Animated by an unusually crew-cut version of typical college-town energy, Lexington is redolent with, and intensely proud of, its military heritage. Generals, in fact, have become the town’s stock-in-trade: From 1851 until 1861 when he rode off to fight in the Civil War, General Thomas “Stonewall” Jackson lived at 8 East Washington Street, now a small museum (540/464-7704, daily, $10 adults). He is buried in the small but well-tended cemetery on the south edge of town. General Robert E. Lee spent his post-Civil War years teaching at Washington and Lee, which was named after him (and his wife’s ancestor, George). Lee is entombed in a crypt below the chapel, under a famous statue of his recumbent self, with his trusty horse, Traveller, buried just outside. Another influential old warhorse, General George C. Marshall, is honored in a large eponymous museum (11am-4pm Tues.-Sat., $5 adults) on the VMI campus.
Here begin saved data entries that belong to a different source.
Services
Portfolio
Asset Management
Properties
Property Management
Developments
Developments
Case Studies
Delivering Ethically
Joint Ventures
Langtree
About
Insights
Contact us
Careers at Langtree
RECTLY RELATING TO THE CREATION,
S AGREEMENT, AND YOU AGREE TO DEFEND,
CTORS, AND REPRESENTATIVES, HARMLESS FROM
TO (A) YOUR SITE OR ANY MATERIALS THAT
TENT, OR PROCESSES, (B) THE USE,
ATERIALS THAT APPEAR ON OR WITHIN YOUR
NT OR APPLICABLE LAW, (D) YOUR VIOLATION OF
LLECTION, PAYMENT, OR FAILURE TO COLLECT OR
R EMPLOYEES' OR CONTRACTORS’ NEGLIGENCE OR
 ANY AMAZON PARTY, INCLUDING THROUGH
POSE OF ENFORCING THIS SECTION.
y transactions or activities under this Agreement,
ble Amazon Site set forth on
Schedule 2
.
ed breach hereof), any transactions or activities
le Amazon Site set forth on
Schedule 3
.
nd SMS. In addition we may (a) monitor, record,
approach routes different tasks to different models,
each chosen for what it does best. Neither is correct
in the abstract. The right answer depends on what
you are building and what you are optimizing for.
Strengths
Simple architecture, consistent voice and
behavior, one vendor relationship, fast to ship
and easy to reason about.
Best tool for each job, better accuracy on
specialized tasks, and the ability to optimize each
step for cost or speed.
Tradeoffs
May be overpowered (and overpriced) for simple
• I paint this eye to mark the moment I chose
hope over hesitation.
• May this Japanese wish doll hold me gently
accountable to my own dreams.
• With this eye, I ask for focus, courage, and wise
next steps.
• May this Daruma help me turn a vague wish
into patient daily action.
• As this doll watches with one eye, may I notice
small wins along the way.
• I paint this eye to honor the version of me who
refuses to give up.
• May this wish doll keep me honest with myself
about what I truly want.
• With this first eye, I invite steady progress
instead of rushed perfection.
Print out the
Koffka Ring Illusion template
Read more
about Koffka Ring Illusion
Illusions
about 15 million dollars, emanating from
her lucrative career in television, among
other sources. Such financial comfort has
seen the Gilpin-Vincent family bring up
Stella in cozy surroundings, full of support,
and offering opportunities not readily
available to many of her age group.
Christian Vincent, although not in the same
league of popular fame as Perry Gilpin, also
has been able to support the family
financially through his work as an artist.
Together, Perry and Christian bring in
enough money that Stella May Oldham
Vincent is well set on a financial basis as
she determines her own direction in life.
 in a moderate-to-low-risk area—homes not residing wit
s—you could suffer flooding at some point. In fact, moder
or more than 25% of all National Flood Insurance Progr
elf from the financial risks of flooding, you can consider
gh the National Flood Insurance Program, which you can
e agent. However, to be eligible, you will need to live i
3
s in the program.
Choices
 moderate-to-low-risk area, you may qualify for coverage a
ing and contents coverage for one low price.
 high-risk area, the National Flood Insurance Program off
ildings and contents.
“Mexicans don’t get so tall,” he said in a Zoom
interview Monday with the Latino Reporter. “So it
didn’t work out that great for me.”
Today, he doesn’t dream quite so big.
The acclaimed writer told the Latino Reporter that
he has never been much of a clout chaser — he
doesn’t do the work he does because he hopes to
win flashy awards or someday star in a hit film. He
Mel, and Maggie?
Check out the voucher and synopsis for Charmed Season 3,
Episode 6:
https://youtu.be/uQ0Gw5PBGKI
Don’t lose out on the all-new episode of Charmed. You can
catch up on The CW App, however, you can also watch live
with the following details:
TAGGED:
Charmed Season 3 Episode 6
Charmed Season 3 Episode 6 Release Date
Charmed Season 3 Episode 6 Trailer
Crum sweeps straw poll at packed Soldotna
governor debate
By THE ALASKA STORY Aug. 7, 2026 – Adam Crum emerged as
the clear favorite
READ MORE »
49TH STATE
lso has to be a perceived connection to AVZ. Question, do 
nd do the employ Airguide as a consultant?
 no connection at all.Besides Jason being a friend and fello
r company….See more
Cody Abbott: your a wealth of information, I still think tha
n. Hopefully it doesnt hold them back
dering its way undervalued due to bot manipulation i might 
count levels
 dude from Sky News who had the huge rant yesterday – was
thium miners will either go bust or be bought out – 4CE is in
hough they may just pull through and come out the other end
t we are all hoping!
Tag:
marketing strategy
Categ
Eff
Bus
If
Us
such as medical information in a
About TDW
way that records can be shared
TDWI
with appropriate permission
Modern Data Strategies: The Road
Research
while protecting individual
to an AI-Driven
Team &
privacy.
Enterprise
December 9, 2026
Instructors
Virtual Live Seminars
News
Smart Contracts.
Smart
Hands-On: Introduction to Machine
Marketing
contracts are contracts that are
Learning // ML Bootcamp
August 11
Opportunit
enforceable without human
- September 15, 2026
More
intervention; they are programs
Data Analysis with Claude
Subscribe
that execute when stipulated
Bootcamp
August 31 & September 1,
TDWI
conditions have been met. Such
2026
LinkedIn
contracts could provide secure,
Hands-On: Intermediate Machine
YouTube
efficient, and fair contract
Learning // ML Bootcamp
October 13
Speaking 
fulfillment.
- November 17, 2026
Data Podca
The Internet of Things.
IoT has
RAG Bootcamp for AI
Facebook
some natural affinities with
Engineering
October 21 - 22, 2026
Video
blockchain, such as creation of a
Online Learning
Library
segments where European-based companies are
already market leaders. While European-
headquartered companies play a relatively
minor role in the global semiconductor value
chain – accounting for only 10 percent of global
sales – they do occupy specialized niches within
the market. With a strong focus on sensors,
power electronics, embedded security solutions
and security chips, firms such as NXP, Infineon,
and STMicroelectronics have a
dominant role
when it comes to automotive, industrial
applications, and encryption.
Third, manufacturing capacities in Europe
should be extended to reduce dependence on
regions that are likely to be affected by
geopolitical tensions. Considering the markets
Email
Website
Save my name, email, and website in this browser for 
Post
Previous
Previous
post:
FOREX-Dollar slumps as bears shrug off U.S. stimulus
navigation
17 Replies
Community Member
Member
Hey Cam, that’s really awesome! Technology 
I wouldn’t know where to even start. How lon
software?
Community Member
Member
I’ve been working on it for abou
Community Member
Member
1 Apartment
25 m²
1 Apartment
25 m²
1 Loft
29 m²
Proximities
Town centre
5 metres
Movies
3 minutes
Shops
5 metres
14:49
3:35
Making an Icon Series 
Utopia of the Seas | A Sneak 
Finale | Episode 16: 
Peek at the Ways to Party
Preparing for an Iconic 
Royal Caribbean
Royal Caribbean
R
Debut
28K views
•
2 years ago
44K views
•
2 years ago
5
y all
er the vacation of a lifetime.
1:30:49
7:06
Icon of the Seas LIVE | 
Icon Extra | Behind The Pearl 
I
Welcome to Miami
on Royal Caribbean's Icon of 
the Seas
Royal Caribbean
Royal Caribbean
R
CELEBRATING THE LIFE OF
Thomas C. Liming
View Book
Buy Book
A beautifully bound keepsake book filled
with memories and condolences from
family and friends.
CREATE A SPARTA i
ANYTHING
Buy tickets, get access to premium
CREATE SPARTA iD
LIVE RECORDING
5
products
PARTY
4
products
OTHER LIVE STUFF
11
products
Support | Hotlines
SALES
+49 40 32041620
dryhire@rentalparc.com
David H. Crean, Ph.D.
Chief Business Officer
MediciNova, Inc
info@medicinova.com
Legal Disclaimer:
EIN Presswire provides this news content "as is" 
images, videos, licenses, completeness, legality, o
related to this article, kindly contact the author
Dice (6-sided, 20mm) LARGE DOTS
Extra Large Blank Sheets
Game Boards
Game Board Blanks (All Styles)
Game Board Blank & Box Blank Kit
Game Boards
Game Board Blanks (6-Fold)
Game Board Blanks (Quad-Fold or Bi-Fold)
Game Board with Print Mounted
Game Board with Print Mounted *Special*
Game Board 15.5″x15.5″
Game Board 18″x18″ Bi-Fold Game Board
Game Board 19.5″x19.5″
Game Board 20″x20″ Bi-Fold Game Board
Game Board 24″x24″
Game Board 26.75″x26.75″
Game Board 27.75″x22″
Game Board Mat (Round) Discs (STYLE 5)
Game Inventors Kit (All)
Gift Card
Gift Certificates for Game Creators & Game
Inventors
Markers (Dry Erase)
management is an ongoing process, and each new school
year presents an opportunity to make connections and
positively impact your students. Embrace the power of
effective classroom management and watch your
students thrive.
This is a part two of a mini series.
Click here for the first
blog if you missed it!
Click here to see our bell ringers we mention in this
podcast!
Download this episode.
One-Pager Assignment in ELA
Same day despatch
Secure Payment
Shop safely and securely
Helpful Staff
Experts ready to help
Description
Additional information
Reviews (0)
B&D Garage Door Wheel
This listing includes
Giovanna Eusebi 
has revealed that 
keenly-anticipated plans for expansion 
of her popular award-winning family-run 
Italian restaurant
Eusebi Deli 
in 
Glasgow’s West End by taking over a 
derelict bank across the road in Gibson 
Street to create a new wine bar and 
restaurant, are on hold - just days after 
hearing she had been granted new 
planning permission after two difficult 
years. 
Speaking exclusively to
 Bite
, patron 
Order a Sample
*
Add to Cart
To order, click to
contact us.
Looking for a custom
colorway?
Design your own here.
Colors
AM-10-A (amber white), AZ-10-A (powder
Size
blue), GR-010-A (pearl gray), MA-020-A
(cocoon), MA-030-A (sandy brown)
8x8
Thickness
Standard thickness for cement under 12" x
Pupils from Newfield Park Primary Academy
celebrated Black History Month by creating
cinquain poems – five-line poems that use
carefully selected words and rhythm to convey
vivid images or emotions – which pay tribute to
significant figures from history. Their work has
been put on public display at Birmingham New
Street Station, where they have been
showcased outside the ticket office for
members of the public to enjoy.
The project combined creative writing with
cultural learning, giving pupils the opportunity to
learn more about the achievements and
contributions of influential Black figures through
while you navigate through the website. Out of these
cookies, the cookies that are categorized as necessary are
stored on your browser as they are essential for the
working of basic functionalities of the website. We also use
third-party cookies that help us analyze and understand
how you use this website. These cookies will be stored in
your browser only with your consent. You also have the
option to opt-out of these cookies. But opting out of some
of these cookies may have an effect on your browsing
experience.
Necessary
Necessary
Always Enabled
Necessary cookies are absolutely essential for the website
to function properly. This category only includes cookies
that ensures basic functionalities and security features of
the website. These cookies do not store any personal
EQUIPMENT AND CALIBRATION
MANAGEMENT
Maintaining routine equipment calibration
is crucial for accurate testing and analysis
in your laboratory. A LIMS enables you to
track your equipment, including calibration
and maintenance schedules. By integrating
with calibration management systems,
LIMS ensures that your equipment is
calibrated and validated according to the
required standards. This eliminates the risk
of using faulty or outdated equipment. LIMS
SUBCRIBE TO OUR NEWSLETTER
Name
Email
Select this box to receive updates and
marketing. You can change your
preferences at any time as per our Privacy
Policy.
The museum traces General Marshall’s role in planning the D-Day invasions in World War II and salutes his Nobel Peace Prize-winning Marshall Plan for the successful reconstruction of postwar Europe.
Spend a summer night in Lexington at the community-run Hull’s Drive-In (2367 N. US-11, 540/463-2621, $7 adults), a much-loved local Ozoner drive-in theater still showing Hollywood hits. Before a movie, grab a burger or some fried chicken at Kenney’s (635 Wadell St., 540/463-5730) off US-11. Or check out the many good bistros and soup-and-sandwich places downtown along Main Street, such as the unusually healthy menu at Blue Sky Bakery (125 W. Nelson St., 540/463-6546).
There are a number of comfortable and captivating places to stay in and around Lexington, like the Llewellyn Lodge (603 S. Main St., 540/463-3235 or 800/882-1145, $120 and up). Comfortable, convenient, welcoming, helpful, and within easy walking distance of the campuses and the historic town center, the Llewellyn is everything a B&B should be.
Held sacred by the local Monacan people and bought from King George in 1774 by Thomas Jefferson, the 215-ft-high (65.5-m) notch of Natural Bridge (540/291-1326, daily, $8 adults) is a remarkable piece of geologic acrobatics. Spanning some 90 ft (27.4 m), the thick stone arch bridges Cedar Creek at the bottom of a steeply walled canyon. To see the Natural Bridge, which is heralded as one of the Seven Natural Wonders of the World (others on the list include Niagara Falls, Yellowstone, and Giant’s Causeway in Northern Ireland), you have to buy a ticket from the visitors center at the park.
The Natural Bridge Park Hotel and Conference Center ($99 and up), located across the street from the state park, has 152 rooms including a Veranda Room annex building across the road. The colonial dining room serves breakfast and dinner, with outdoor dining on the veranda and popular weekend buffets.